Gideon, through recently uncovered correspondence, provides a rare first-person account of Perry’s Expedition to Japan, which normalized trade relations between the isolated island nation and the United States. Perry’s Expedition stands as an important chapter in the Opening of Japan, during which the Japanese ended their relative seclusion from the international world and began their rapid transformation from an insular island nation to a world power that threatened to dominate the Pacific 75 years later.  As such, Sauer and Ranzan add texture and enrich the historical knowledge base on this important event through their work in To My Dearest Wife, Lide.

Gideon witnessed a remarkable amount of notable world events during his nearly three-year voyage aboard the USS Powhatan, a sidewheel steam-powered frigate, which left Hampton Roads bound for Japan on February 13, 1853.  Gideon comes through as relatively pensive through his correspondences to Lide and he choose to include accounts and ruminations on occurrences both mundane and momentous such as the Taiping Rebellion in China, steam engineering, the quality of food, the leadership abilities of officers, the Crimean War, and life at sea. Of particular interest to many scholars will likely be Gideon’s account of the signing of the Convention of Kanegawa and his interactions with the Japanese people.

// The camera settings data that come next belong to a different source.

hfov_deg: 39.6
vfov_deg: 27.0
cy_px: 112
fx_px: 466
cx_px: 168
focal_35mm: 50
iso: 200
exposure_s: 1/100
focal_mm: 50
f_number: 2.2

Gideon witnessed remarkable events such as the first burial of an American in Japanese soil, a ceremonial sumo wrestling match, and the aftermath of a devastating tsunami. Of equal interest to many individuals will be the insight into the Victorian world provided by Gideon’s letters as they reveal much about the social nature of the Antebellum American Navy and the gender dynamics of Victorian marriages.  Interestingly, Gideon, despite witnessing sights not seen by any American, was often far more preoccupied with declaring his love and affection for Lide or offering commentary on a particular shipmate or officer.  All in all, the information included in To My Dearest Wife, Lide is a wealth of knowledge on a variety of topics.

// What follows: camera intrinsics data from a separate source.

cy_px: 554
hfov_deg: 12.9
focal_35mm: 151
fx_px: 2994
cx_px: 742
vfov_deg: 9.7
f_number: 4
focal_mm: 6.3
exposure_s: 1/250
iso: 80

The scholarship and methodology employed by Sauer and Ranzan is appropriate and logically sound. The authors endeavored to transcribe as much of Gideon’s original wording and phrasing as possible and only editorializing where necessary. Many of their changes do little to alter the original text such as changing Gideon’s quotation marks for ship names to italics or providing a correct date in brackets where Gideon errs. In addition, the authors dutifully include a multitude of endnote citations that provide convenient and welcome clarifications on events, individuals, ships, and occurrences that Gideon mentions in his letters. However, the authors notably omit an unknown number of passages which the editors deem “…do not contribute to the overall story.” While space concerns are important, especially with a writer as prolific as Gideon, the voice of Gideon is somewhat muted by the necessary editing of his letters. To be fair, this is no fault of the editors and is merely a product of the realities of print scholarship. For the vast majority of readers, the text included in To My Dearest Wife, Lide is more than an adequate portrait of Gideon’s voyage.

Overall, To My Dearest Wife, Lide is an excellent primary source relating to Perry’s Expedition. Sauer and Ranzan provide a window into a Victorian Era world of discovery, intrigue, violence, innovation, and romance. Scholars and anyone interested in a primary source relating to Perry’s Expedition, Victorian era social dynamics, naval engineering, gender, and the Antebellum Navy will find To My Dearest Wife, Lide a stimulating, useful, and fascinating read. Sauer and Ranzan should be credited as exemplars of editing and publishing a primary source account for their astute methodology and attention to capturing the original voice of the author.